Here, in this version of events, Rembrandt lets a selfish fire start up in the hollow of her chest. She lets herself be horribly grateful for Ajax’s stubbornness, her rage, that after everything she’s still here. Here, with just the two of them, Rembrandt lets herself be lost in the swell of relief that, out of everyone, Ajax is still here.
“It doesn’t matter,” Rembrandt lies, “We can’t change it now. I’m here. You’re here.”
That, at least, Ajax seems to hear. “Okay,” she says, “I’m here.”

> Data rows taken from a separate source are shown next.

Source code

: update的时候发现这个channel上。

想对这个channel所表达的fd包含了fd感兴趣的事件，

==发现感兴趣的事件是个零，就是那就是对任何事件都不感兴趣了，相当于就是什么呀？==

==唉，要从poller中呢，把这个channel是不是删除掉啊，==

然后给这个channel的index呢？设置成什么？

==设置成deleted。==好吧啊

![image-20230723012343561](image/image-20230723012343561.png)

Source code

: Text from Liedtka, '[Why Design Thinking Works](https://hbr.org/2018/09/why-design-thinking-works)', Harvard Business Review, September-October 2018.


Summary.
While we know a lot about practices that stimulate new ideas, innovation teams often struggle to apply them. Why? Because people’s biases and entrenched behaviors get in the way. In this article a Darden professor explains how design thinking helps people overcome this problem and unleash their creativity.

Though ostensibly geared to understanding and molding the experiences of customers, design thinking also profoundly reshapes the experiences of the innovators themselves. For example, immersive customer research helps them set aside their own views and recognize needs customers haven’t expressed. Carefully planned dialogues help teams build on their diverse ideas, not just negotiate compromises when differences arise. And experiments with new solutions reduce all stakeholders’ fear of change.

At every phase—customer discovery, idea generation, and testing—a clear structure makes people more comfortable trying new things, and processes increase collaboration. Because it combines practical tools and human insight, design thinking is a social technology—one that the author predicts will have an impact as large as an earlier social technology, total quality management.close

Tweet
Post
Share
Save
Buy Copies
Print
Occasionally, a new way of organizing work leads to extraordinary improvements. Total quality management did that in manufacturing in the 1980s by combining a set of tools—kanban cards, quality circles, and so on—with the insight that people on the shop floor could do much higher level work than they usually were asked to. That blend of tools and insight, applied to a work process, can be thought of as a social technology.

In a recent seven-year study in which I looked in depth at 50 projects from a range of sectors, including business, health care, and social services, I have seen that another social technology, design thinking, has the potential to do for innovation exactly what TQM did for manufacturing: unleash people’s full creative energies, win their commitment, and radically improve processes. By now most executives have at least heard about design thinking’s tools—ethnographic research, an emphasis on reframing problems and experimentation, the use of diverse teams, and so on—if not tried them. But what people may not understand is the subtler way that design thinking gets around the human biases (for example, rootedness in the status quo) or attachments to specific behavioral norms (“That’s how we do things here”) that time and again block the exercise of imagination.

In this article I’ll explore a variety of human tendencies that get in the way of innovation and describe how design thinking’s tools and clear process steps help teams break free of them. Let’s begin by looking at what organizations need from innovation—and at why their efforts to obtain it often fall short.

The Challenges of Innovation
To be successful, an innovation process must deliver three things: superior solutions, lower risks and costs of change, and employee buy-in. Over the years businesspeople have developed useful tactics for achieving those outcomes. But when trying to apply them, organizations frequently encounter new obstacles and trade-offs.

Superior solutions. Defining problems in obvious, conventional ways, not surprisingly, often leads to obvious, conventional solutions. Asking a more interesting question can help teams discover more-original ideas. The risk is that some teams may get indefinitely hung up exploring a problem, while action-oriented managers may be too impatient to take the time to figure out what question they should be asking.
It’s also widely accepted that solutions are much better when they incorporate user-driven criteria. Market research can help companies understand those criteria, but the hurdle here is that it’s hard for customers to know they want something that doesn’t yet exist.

They kick her out eventually. Another officer sticks his head in and clears his throat meaningfully at Ajax, whose shoulders tense up like she’s thinking about fighting for five more minutes. “Don’t,” Rembrandt says, and this time Ajax listens to her.
They say goodbye, Rembrandt says, “Don’t get your ass thrown in solitary, I’m coming back to visit,” and Ajax laughs, which isn’t an agreement to behave but is as good as Rembrandt’s gonna get.
When she emerges from the warren of concrete tunnels into the waning daylight, Mercy is waiting for her. She’s wearing a Warriors vest that Rembrandt recognizes from the patched tear in the shoulder as Swan’s, and she’s holding two umbrellas.
“You’re not supposed to wear that unless you’re on official business,” Rembrandt says while she accepts the umbrella.
Mercy grins. “I am on official business,” she says proudly. “First ever mission: make sure you get home safe.”
“I don’t need a fuckin’ babysitter,” Rembrandt complains as Mercy turns to lead her towards the subway.
Mercy just hums to herself as she walks. She’s walking taller already. Having a purpose is good for her. Rembrandt looks back over her shoulder at the harsh stone lines of the prison. Adjusts her grip on the umbrella. Breathe in, breathe out. “Okay, Mercy, wait up. I’m coming.”